Böyle yaşam olayları sonucunda bireyin ailesi tarafından ne kadar
kabul gördüğü, koşulsuz sevgiyi ne kadar hissettiği büyük önem
taşımakta. Çocuğunuzun, sınav sonucu ne olursa olsun, sizin
gözünüzdeki yerinin değişmediğini, ona bakışınızın
farklılaşmadığını, ona sevginizin ve onu kabullenişinizin
etkilenmediğini bilmesi ve hissetmesi en önemli adımlardan biri.
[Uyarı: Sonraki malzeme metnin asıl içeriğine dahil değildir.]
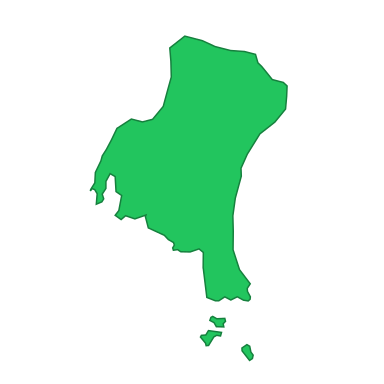 Kwaksan, P'yŏngan-bukto, North Korea, rotated 14°
{"feature_id": "82179303B20796163774072", "entity_name": "Kwaksan", "entity_type": "district", "adm_level": 2, "iso_a3": "PRK", "parent_name": "North Korea", "parent_adm1": "P'yŏngan-bukto", "projection": "orthographic", "projection_center": [125.081, 39.675], "detail": "fine", "context": "isolated", "style": "filled", "palette": "green", "viewbox_px": 384, "rotation_deg": 14, "n_neighbors": 0, "source": "geoboundaries", "source_scale": "gbopen_adm2", "svg_char_len": 1610}
<svg xmlns="http://www.w3.org/2000/svg" viewBox="0 0 384 384"><g transform="rotate(14 192 192)"><path d="M258.6,66.1L254.1,63.6L242.7,63.5L236.0,58.4L229.2,53.3L224.7,50.7L220.3,43.1L208.9,43.0L195.2,45.4L179.2,45.3L165.6,42.7L147.3,42.5L135.6,57.6L139.9,70.3L144.1,85.5L143.7,100.7L143.4,115.9L136.2,131.0L126.9,136.0L115.5,135.9L103.8,148.4L101.2,161.1L98.7,171.2L96.2,178.7L96.1,183.8L93.5,196.4L95.5,206.6L93.1,214.1L93.1,215.6L94.3,212.9L97.0,213.2L100.4,216.6L102.1,227.0L106.9,223.4L108.0,220.0L105.4,215.8L107.6,209.4L105.9,202.5L108.1,194.0L113.7,195.6L118.2,210.0L124.6,212.4L125.5,227.7L123.1,233.2L129.9,235.9L133.3,231.1L143.1,231.9L144.9,230.7L152.9,225.5L152.7,227.1L158.3,237.4L175.6,240.7L180.6,243.9L186.3,245.5L187.7,247.8L186.8,250.9L188.0,253.0L192.0,251.4L195.5,252.7L204.7,250.6L212.6,245.5L217.6,247.9L221.2,263.0L221.6,263.8L231.9,290.7L241.0,291.9L244.3,291.1L249.2,285.8L255.8,287.4L261.3,282.7L268.1,284.5L272.9,284.1L274.3,282.1L274.0,279.6L269.9,275.1L268.9,272.2L270.7,267.0L256.9,255.9L245.8,238.1L241.6,220.4L237.4,205.2L235.5,187.4L236.0,164.7L233.8,157.1L236.5,141.9L243.8,119.2L255.5,104.1L262.7,88.9L260.7,76.3L258.6,66.1ZM245.2,336.9L248.2,327.4L250.6,325.1L254.5,324.8L254.6,321.1L241.5,322.5L240.0,327.4L235.8,328.8L235.3,330.7L241.7,335.4L242.9,337.7L245.2,336.9ZM290.9,339.0L290.8,335.5L287.9,333.1L285.3,327.7L282.2,326.8L278.2,331.3L279.0,334.0L288.6,341.5L290.9,339.0ZM254.4,306.7L246.7,309.0L242.2,307.7L240.7,309.1L240.4,312.3L245.0,313.4L248.2,316.8L255.5,315.2L254.1,312.3L255.8,309.4L254.4,306.7Z" fill="#22c55e" stroke="#15803d" stroke-width="1.5"/></g></svg>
Sınavdaki performansı ya da aldığı sonuç onu olduğundan daha fazla
ya da eksik yapmamalı. Ne olursa olsun hala ‘sizin biricik
evladınız’ olduğunu ona hissettirmekten ve söylemekten
çekinmeyin.
Motivasyonunu
arttırın
Bireyin yaşamı boyunca çeşitli şekil ve durumlarda performans
sergilemesi gerektiğini düşünecek olursak, başarı ve başarısızlıkla
ilgili deneyimlerin kalitesi büyük önem arz etmekte. Sınav
sonucunun nasıl yaşandığı ve sonrasında hayatın nasıl organize
edildiği, bireyin gelecekteki performans deneyimlerinde etkileyici
rol oynayacaktır. Çocuğunuzu tekrar motive edebiliyor olmanız ve
onun kendi kendini yeniden motive edebilmesini desteklemeniz bir
başka önemli adımı oluşturmakta.
Çocuğa yeterli ve doğru
sorumluluk verin
Bireylerin kendi eğitimlerinden ve kendi öğrenmelerinden sorumlu
olmaları özellikle yetişkinlik için önemli bir adım. Çocuğunuzun
başarısının da başarısızlığının da sorumluluğunu almasına izin
verin. Bu sorumluluğu onun yerine siz üstlenmeyin. Başarısının
tadını çıkarıp kutlamasına, başarısızlığının üzüntüsünü yaşayıp
telafi etme girişimlerine olanak tanıyın.
Rahatlatıcı bir dil
oluşturun
Sınavlar her ne kadar hem çocuk ve gençlerin hem de ailelerinin
hayatlarının merkezine yerleşmiş durumda olsalar da, hayatın
onlardan ibaret olmadığının hatırlanması tüm aile bireyleri için
kritik bir ihtiyaç.
Çocuğunuza kendisinin de hayatının da sınavdan ibaret olmadığını
sıklıkla hatırlatmaktan çekinmeyin. Kabulü, motivasyonu, telafi
etme yöntemlerini ifade edebileceğiniz pozitif, destekleyici ve
çocuğunuza güvence verici bir lisan seçin.”